There is a mention of mmu_notifier_seq in the /usr/src/kernels/4.18.0-477.27.2.el8_8.x86_64/include/linux/kvm_host.h file, but it declares mmu_notifier_seq as an unsigned long.
And in fact, I have run the modified bpftrace script looking at mmu_notifier_seq counts, and one server is showing this value to be 3,405,720,771 which is north of the 2,147,483,647 value for an int. But this particular server has never had this VM freezing issue.
I suppose one question would be if mmu_notifier_seq correlates directly to mmu_invalidate_seq?
The other question would be if the CPU in use plays a role in this somehow.
The server that has never had this VM freezing issue (the one with a mmu_notifier_seq count of 3,405,720,771) is using an AMD Ryzen 9 3900X CPU.
The other servers that are experiencing this VM freezing issue are using CPUs:
Intel Xeon E3-1230v2
Intel Xeon E3-1270v2
Intel Core i9-11900
The VM freezes happen randomly and I've never been able to find any cause. The last VM froze up after 2 days of uptime. Another froze up after 130+ days of uptime.
When the freeze ups happen, the qemu-kvm process is running at 100% of CPU. All of the CPUs dedicated to that VM (these are all single tenant node servers - only one VM running on the server) are showing 0% idle and just get stuck.

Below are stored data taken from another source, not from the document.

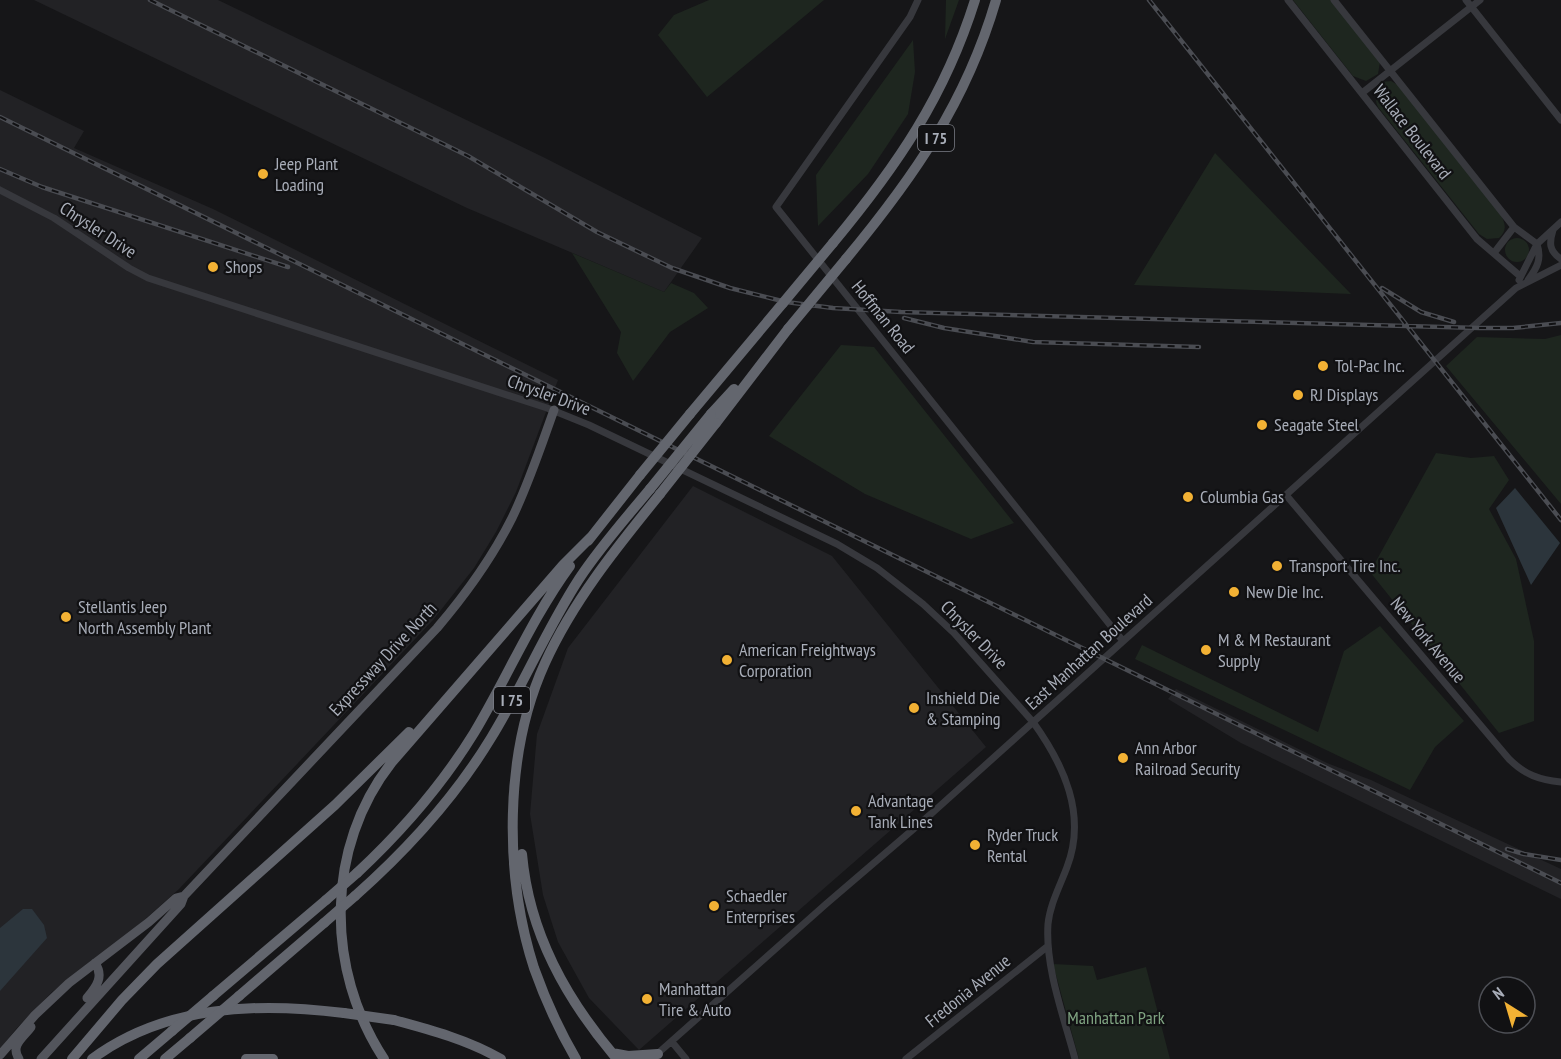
<svg xmlns="http://www.w3.org/2000/svg" width="1561" height="1059" font-family="'PT Sans Narrow',sans-serif">
<rect width="100%" height="100%" fill="#161618"/>
<path fill="#222225" d="M 34,0 L 218,0 L 545,158 L 702,238 L 664,292 L 467,208 Z
M 0,90 L 84,131 L 74,148 L 213,209 L 558,380 L 516,492 L 496,532 L 474,568 L 433,620 L 179,889 L 132,931 L 52,992 L 16,1029 L 0,1049 Z
M 693,486 L 832,556 L 986,747 L 639,1050 L 589,998 L 558,942 L 543,895 L 530,814 L 537,734 L 568,648 Z
M 1176,689 L 1327,763 L 1371,780 L 1561,869 L 1561,899 L 1241,743 L 1168,699 Z"/>
<path fill="#1e261f" d="M 709,0 L 824,0 L 707,97 L 658,35 L 674,15 Z
M 946,0 L 959,0 L 945,39 Z
M 1293,0 L 1331,0 L 1380,62 L 1378,74 L 1366,81 L 1353,76 Z
M 913,40 L 915,72 L 908,114 L 868,174 L 818,226 L 816,175 Z
M 1391,81 L 1398,85 L 1500,213 C 1505,223 1508,230 1499,238 L 1487,239 L 1479,234 L 1378,107 C 1374,98 1374,89 1382,82 Z
M 1215,153 L 1351,294 L 1134,285 Z
M1505 250a12 12 0 1 1 24 0a12 12 0 1 1-24 0Z
M 572,253 L 664,292 L 671,283 L 694,293 L 708,308 L 670,332 L 633,381 L 617,353 L 621,332 Z
M 1561,335 L 1561,504 L 1446,366 L 1477,337 L 1545,339 Z
M 841,345 L 874,347 L 1014,523 L 971,539 L 865,494 L 769,436 Z
M 1436,453 L 1471,458 L 1494,456 L 1509,480 L 1489,509 L 1516,559 L 1534,641 L 1534,721 L 1499,733 L 1370,572 Z
M 1380,626 L 1464,721 L 1435,747 L 1410,790 L 1135,659 L 1142,645 L 1318,732 L 1344,651 Z
M 1053,964 L 1093,966 L 1097,980 L 1146,967 L 1170,1059 L 1079,1059 Z"/>
<path fill="#2c353c" d="M 1515,488 L 1560,543 L 1531,585 L 1496,508 Z
M 23,909 L 32,909 L 44,925 L 47,938 L 0,991 L 0,928 Z"/>
<g fill="none" stroke-linecap="round" stroke-linejoin="round">
<path stroke="#37383d" stroke-width="7" d="M 918,0 L 910,17 L 776,207 L 1123,641
M 1288,0 L 1477,239 L 1520,276
M 1334,0 L 1514,227 L 1537,244 C 1542,259 1537,268 1528,280
M 1466,0 L 1561,120
M 1362,93 L 1480,0
M 0,190 L 54,218 L 129,268 L 148,278 L 547,408 L 589,425 L 837,544 L 877,568 L 923,604 L 954,633 L 1033,722 C 1064,765 1087,815 1067,867 C 1060,886 1050,904 1048,924 C 1045,968 1064,1017 1075,1059
M 1553,230 C 1549,243 1549,251 1561,259
M 1494,253 L 1514,227
M 1519,280 L 1537,244 L 1561,222
M 1286,495 L 1509,759 C 1525,775 1540,780 1561,782
M 672,1042 L 686,1059
M 656,1055 L 826,904 L 931,814 L 1516,288 L 1561,265
M 906,1059 L 1048,946"/>
<path stroke="#53555c" stroke-width="9" d="M 87,998 C 97,986 104,976 95,963
M 0,1055 L 35,1015 L 69,983 L 149,922 L 176,898 L 184,896
M 19,1059 C 10,1045 23,1038 31,1027
M 41,1059 L 181,904 L 184,896 L 437,628 C 466,594 492,558 512,518 C 529,483 541,446 554,410"/>
<path stroke="#63666e" stroke-width="10" d="M 833,243 C 897,166 945,96 975,0
M 846,259 C 913,178 966,103 996,0
M 690,414 L 783,303
M 711,414 L 734,389
M 716,423 L 788,329
M 588,541 L 640,475
M 522,854 C 529,933 566,999 617,1059
M 357,873 C 402,831 442,785 474,733 C 507,678 532,618 570,566
M 355,896 C 408,849 454,799 491,738 C 523,686 546,630 579,579 C 600,547 626,518 650,489
M 213,996 L 326,900
M 239,996 L 324,923
M 394,1020 C 431,1030 468,1040 501,1059
M 612,1053 L 628,1056 L 658,1054
M 72,1059 L 122,1000 L 157,964 L 335,805 L 409,732
M 92,1059 C 165,1005 257,1002 344,1013
M 139,1059 L 172,1031
M 165,1059 L 190,1038
M 246,1059 L 273,1059
M 384,1059 C 325,969 325,847 392,762 L 563,565 L 591,537
M 576,1059 C 559,1030 545,999 534,968 C 504,875 504,753 545,663 C 573,601 617,547 660,494"/>
<g stroke="#4a4c52" stroke-width="4.5">
<path id="rail" d="M 150,0 L 468,156 L 597,232 L 672,268 L 730,288 L 786,302 L 833,308 L 901,312 L 1479,328 L 1513,328 L 1561,323
M 1149,0 L 1561,520
M 0,117 L 1561,883
M 0,169 L 42,187 L 288,267
M 1382,288 L 1421,312 L 1454,322
M 904,318 L 944,328 L 1033,342 L 1199,347
M 1507,849 L 1524,854 L 1561,860"/>
</g>
<use href="#rail" stroke="#111113" stroke-width="2" stroke-dasharray="7" stroke-linecap="butt"/>
<path stroke="#63666e" stroke-width="10" d="M 783,303 L 833,243
M 788,329 L 846,259
M 640,475 L 690,414
M 650,489 L 711,414
M 660,494 L 716,423
M 326,900 L 357,873
M 324,923 L 355,896
M 344,1013 L 394,1020
M 172,1031 L 213,996
M 190,1038 L 239,996"/>
</g>
<g fill="#f2b134" stroke="#111113" stroke-width="2">
<circle cx="263" cy="174" r="6"/>
<circle cx="213" cy="267" r="6"/>
<circle cx="1323" cy="366" r="6"/>
<circle cx="1298" cy="395" r="6"/>
<circle cx="1262" cy="425" r="6"/>
<circle cx="1188" cy="497" r="6"/>
<circle cx="1277" cy="566" r="6"/>
<circle cx="1234" cy="592" r="6"/>
<circle cx="66" cy="617" r="6"/>
<circle cx="1206" cy="650" r="6"/>
<circle cx="727" cy="660" r="6"/>
<circle cx="914" cy="708" r="6"/>
<circle cx="1123" cy="758" r="6"/>
<circle cx="856" cy="811" r="6"/>
<circle cx="975" cy="845" r="6"/>
<circle cx="714" cy="906" r="6"/>
<circle cx="647" cy="999" r="6"/>
</g>
<g text-anchor="middle" stroke-width="4.5" stroke-linejoin="round" paint-order="stroke">
<g fill="#111113" stroke="#7b7e86" stroke-width="1.5">
<rect x="918" y="125" width="36" height="26" rx="4.5"/>
<rect x="494" y="687" width="36" height="26" rx="4.5"/>
</g>
<g font-size="16" font-weight="bold" fill="#a8adb8">
<text x="936" y="144">I 75</text>
<text x="512" y="706">I 75</text>
</g>
<g font-size="18" fill="#a8adb8" stroke="#111113">
<text transform="translate(1412 132) rotate(52)" y="6">Wallace Boulevard</text>
<text transform="translate(98 230) rotate(33)" y="6">Chrysler Drive</text>
<text transform="translate(883 317) rotate(51)" y="6">Hoffman Road</text>
<text transform="translate(549 395) rotate(20)" y="6">Chrysler Drive</text>
<text transform="translate(974 635) rotate(46)" y="6">Chrysler Drive</text>
<text transform="translate(1428 640) rotate(50)" y="6">New York Avenue</text>
<text transform="translate(1089 652) rotate(-42)" y="6">East Manhattan Boulevard</text>
<text transform="translate(383 659) rotate(-47)" y="6">Expressway Drive North</text>
<text transform="translate(968 991) rotate(-39)" y="6">Fredonia Avenue</text>
</g>
<g font-size="18" fill="#a8adb8" stroke="#111113" text-anchor="start">
<text x="275" y="170">Jeep Plant<tspan x="275" dy="21">Loading</tspan></text>
<text x="225" y="273">Shops</text>
<text x="1335" y="372">Tol-Pac Inc.</text>
<text x="1310" y="401">RJ Displays</text>
<text x="1274" y="431">Seagate Steel</text>
<text x="1200" y="503">Columbia Gas</text>
<text x="1289" y="572">Transport Tire Inc.</text>
<text x="1246" y="598">New Die Inc.</text>
<text x="78" y="613">Stellantis Jeep<tspan x="78" dy="21">North Assembly Plant</tspan></text>
<text x="1218" y="646">M &amp; M Restaurant<tspan x="1218" dy="21">Supply</tspan></text>
<text x="739" y="656">American Freightways<tspan x="739" dy="21">Corporation</tspan></text>
<text x="926" y="704">Inshield Die<tspan x="926" dy="21">&amp; Stamping</tspan></text>
<text x="1135" y="754">Ann Arbor<tspan x="1135" dy="21">Railroad Security</tspan></text>
<text x="868" y="807">Advantage<tspan x="868" dy="21">Tank Lines</tspan></text>
<text x="987" y="841">Ryder Truck<tspan x="987" dy="21">Rental</tspan></text>
<text x="726" y="902">Schaedler<tspan x="726" dy="21">Enterprises</tspan></text>
<text x="659" y="995">Manhattan<tspan x="659" dy="21">Tire &amp; Auto</tspan></text>
</g>
<g font-size="18" fill="#7fa381" stroke="#111113">
<text x="1116" y="1024">Manhattan Park</text>
</g>
</g>
<g transform="translate(1507 1005) rotate(323)"><circle r="28" fill="#111113" stroke="#4d4f55" stroke-width="1.5"/>
<path d="M0-4.5L10 22L0 15L-10 22Z" fill="#f2b134"/>
<text y="-9" font-size="16" font-weight="bold" text-anchor="middle" fill="#a8adb8">N</text>
</g>
</svg>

Again, sorry for muddying up this thread - as I said, I'm not using Proxmox - but I've been pulling my hair out for months trying to figure this out. I found this thread through a Google search and other than being AlmaLinux and not Proxmox, everything this thread describes seems to be happening during my freeze ups. A Google search doesn't seem to reveal any other AlmaLinux users experiencing this issue, which is puzzling itself.